As our historical memory falters, over and over again, we skew both present and past into convenient, stylish fictions. Yet, without a grasp of historical authenticity, how do we come to terms with a past that has failed us in some way? In her solo exhibition “Tabled” at Silverlens Galleries in Singapore, Malaysian artist Yee I-Lann lamented the indelible traces left by European colonialism in Southeast Asia. The artist’s process of revisualizing memory is potent and lyrical, enlivened by her concurrent work in film and production design.
Yee’s series “Picturing Power” (2013), comprising eight variously sized photo collages of archival images, depicts colonialism in all its topee-ed hauteur, complete with “artless,” diligent natives. Yee compiles arch clichés into a fluent historical subtext. Her sequential imagery has a jaunty filmic spirit, further enlivened by droll titles that pass judgment on all involved: Wherein one surreptitiously performs reconnaissance to collect views and freeze points of view to be reflective of one’s own kind (showing images of draped photographers and European-style tables carried on natives’ shoulders) eventually segues to Wherein one hands over the ways of seeing loot, land and labour and thereby builds complicity in the exculpation; you are now partners in crime (featuring an image of a local peering tentatively through a theodolite). The series concludes with Wherein one’s legacy comes full circle and posits that you too can exploit and subjugate and fluff yourself up in a splendid game of your own jolly adventure, comprising an office chair, a potted tropical plant and a naked native outside a window. Each surreal image is scrupulous in its symbolism, the most potent of which, for Yee, is the table—presented as the banal weapon of colonial administration.
Stagnant vestiges of Dutch-British bureaucratic legacy still undermine Malaysia today. Yee’s “Orang Besar Series: ‘YB’” (2010) lampoons government officials (addressed as “YB,” a local honorific) who “fluff themselves up.” In a phenomenon that reflects the country’s racialized political landscape, these men engage in sartorial jousting, where styles and textiles are charged with sociopolitical and ethnic meanings. Yee concocts painterly still lifes of these orang besar (literally “big men”) in varied attire, focusing on their slightly rancid corsages. Ten color photographs are arranged in a proud row of mismatched, gilt frames and hung at an awkward height that forces viewers to crane upward. With a sardonic and luminous flourish, Yee renders this transient self-aggrandizement in the style of 17th-century Dutch painting.

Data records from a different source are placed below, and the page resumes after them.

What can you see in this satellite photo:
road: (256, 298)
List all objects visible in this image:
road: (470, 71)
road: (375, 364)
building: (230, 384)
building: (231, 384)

Study of Lamprey’s Malayan Male I & II (2009) is a diptych derived from a 19th-century photo by JH Lamprey, a British anthropometric photographer who devised a body measurement system to distinguish racial differences. On one panel is Lamprey’s archival image: a stripped male poses uneasily, eyes seeking reassurance off-camera as he holds the requisite “savage’s spear.” It is juxtaposed with another image, in which Yee digitally re-documents history by granting the “specimen” a more confident stance, removing his spear and bestowing him with a clenched fist and steady gaze. For the second panel, in a scornful swipe at the audacity of “indexing identities,” Yee excises the “Malayan male” from the photograph, creating an empty silhouette. The artist herself is seen considering this silhouette, hands on hips, in a partial self-portrait. Conversely, the installation Tabled (2013) serves up notions of 21st-century postcolonial identity: 50 ceramic plates feature decal prints in varying shades of Delft-inspired blue that depict contemporary street shots taken by the artist in Malaysia and Indonesia. The people in these scenes are the presumptive heirs to the realm of “Picturing Power”: disengaged and deeply preoccupied, these chiefly male figures (“zombies of circumstance,” Yee calls them) make no eye contact. The few women include an elderly lady and a ragged child. Following Lamprey’s lead, in a conceptual ethnographic study of sorts, Yee has captured modern man in his Southeast-Asian urban habitat.
Yee makes demands of the past. She scours a landscape where shards of control and exploitation still glitter and gathers the pieces into cogent vignettes. In visual terms, “Tabled” was a lamentation of a present marred by past harms; more literally, Yee’s title implied that the likelihood of transcending that past has been deferred—perhaps indefinitely.